▶ 提示文章

====

前回は、「かなり詳しい因数分解の解き方─応用編②置き換え」を考えました。

かなり詳しい因数分解の解き方─応用編②置き換え
前回は、「かなり詳しい因数分解の解き方─応用編①共通因数」を考えました。 今回はその続きです。 置き換え + 因数分解の公式 考えやすいように何らかの形に置き換えてから、因数分解の公式等を適用する問題です。 手際よく...

今回はその続きです。

因数分解で、解くのに工夫が必要な問題

因数分解の問題の中には、共通因数でくくったり因数分解の公式を使おうとしてもすぐには解けない問題があります。そのような場合はどうすればよいか考えます。

次数の一番低い文字について整理する

普通に解けそうにない問題に直面したときに最初に取り組むべきことは、「次数の一番低い文字について整理する」ことです。これは高校で習う因数分解でも通用する大事な考え方です。

こんな問題です。

\[a^2+bc-ab-ac=?\]

この問題は共通因数がありませんし、因数分解の公式を当てはめるのも難しそうです。
そこで、「次数の一番低い文字について整理」してみます。

a の次数は2、b の次数は1、c の次数は1なので、b か c のどちらかで整理します。今回は b で整理することにします。そうすると、

\[a^2+bc-ab-ac=(bc-ab)+(a^2-ac)=b(c-a)+a(a-c)\]

となります。

ここで、何となく「 \((c-a)\) 」と「 \((a-c)\) 」が怪しそうですね。これらは実は共通因数です。なぜなら、

\[a-c=-c+a=-(c-a)\]

と書き換えられるからです。
それで、こうなります。

\[b(c-a)+a(a-c)=b(c-a)-a(c-a)\]

そして、「 \(c-a=A\) 」と置いて計算を進めてみましょう。

\[b(c-a)-a(c-a)=bA-aA=A(b-a)=(c-a)(b-a)\]

従って、

\[a^2+bc-ab-ac=(c-a)(b-a)\tag{1}\]

となります。

因数分解の公式①を使ってもできます・・・

この問題は因数分解の公式①を使ってもできます。
まず、a について整理して、
\[a^2+bc-ab-ac=a^2+a(-b-c)+bc\]
ここで、因数分解の公式①です。
「足して-b-c、掛けて bc 」になる2数を探せばよいということになりますが、それは「-bと-c 」です。
それで、こうなります。
\[a^2+bc-ab-ac=a^2+a(-b-c)+bc=(a-b)(a-c)\tag{2}\]

式(1)と式(2)で結果が違う?・・・

よく見ると、式(1)と式(2)で結果が違うように見えますが、実はこれらは同じです。
式(1)の結果から変形していくと、式(2)になります。

====

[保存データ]
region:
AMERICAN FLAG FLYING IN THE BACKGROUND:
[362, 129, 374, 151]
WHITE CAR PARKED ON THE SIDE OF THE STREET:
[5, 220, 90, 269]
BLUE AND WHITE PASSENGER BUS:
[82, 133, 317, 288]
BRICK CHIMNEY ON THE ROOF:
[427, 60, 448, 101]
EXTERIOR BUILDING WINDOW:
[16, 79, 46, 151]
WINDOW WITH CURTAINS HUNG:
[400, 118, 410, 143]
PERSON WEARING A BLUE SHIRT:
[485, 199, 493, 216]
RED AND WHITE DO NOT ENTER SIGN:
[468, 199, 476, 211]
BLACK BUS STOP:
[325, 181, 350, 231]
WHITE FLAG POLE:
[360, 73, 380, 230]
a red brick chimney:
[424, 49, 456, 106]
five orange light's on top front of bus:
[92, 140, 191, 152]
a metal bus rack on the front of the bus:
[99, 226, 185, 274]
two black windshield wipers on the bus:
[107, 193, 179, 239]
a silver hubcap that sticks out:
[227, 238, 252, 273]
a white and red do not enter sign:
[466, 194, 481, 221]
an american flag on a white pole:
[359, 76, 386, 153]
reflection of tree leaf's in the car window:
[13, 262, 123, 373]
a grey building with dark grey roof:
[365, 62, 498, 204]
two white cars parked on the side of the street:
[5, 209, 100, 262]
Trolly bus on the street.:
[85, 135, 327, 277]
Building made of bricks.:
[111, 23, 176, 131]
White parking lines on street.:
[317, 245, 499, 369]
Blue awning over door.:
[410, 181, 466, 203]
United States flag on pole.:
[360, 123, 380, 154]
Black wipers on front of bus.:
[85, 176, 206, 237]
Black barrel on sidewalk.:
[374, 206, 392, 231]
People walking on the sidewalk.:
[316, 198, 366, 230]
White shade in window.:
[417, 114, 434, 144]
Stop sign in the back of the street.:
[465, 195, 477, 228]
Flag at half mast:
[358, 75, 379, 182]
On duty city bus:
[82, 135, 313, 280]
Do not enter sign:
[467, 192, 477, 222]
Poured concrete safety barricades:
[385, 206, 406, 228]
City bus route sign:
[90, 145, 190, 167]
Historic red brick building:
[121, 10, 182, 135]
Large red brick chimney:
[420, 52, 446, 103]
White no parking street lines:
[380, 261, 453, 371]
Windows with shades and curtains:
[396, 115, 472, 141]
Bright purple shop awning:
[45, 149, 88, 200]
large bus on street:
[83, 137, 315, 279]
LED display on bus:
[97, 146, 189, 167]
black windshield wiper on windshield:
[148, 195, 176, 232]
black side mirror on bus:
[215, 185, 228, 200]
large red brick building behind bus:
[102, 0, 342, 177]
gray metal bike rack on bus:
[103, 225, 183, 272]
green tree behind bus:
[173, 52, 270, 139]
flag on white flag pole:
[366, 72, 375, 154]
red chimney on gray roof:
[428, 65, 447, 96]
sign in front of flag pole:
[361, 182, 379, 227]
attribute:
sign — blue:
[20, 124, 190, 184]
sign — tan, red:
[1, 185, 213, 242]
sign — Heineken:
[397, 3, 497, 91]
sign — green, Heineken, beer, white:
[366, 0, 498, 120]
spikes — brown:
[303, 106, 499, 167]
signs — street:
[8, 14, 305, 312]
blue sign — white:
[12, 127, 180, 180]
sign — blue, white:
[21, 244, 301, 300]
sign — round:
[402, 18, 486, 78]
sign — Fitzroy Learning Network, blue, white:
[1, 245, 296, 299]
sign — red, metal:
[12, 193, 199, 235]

====

▶ 課題一覧
1. 因数分解の解説によると、普通に解けそうにない問題に直面したとき、最初に取り組むべきことは何ですか。
2. 因数分解の解説の「因数分解の公式①を使ってもできます・・・」から「式(1)の結果から変形していくと、式(2)になります。」までの部分全体を、「因数分解の公式①」を「因数分解の公式その1」に置き換えて更新した形で示してください。

▶ 解答一覧
1. 次数の一番低い文字について整理することです。

2.
因数分解の公式その1を使ってもできます・・・

この問題は因数分解の公式その1を使ってもできます。
まず、a について整理して、
\[a^2+bc-ab-ac=a^2+a(-b-c)+bc\]
ここで、因数分解の公式その1です。
「足して-b-c、掛けて bc 」になる2数を探せばよいということになりますが、それは「-bと-c 」です。
それで、こうなります。
\[a^2+bc-ab-ac=a^2+a(-b-c)+bc=(a-b)(a-c)\tag{2}\]

式(1)と式(2)で結果が違う?・・・

よく見ると、式(1)と式(2)で結果が違うように見えますが、実はこれらは同じです。
式(1)の結果から変形していくと、式(2)になります。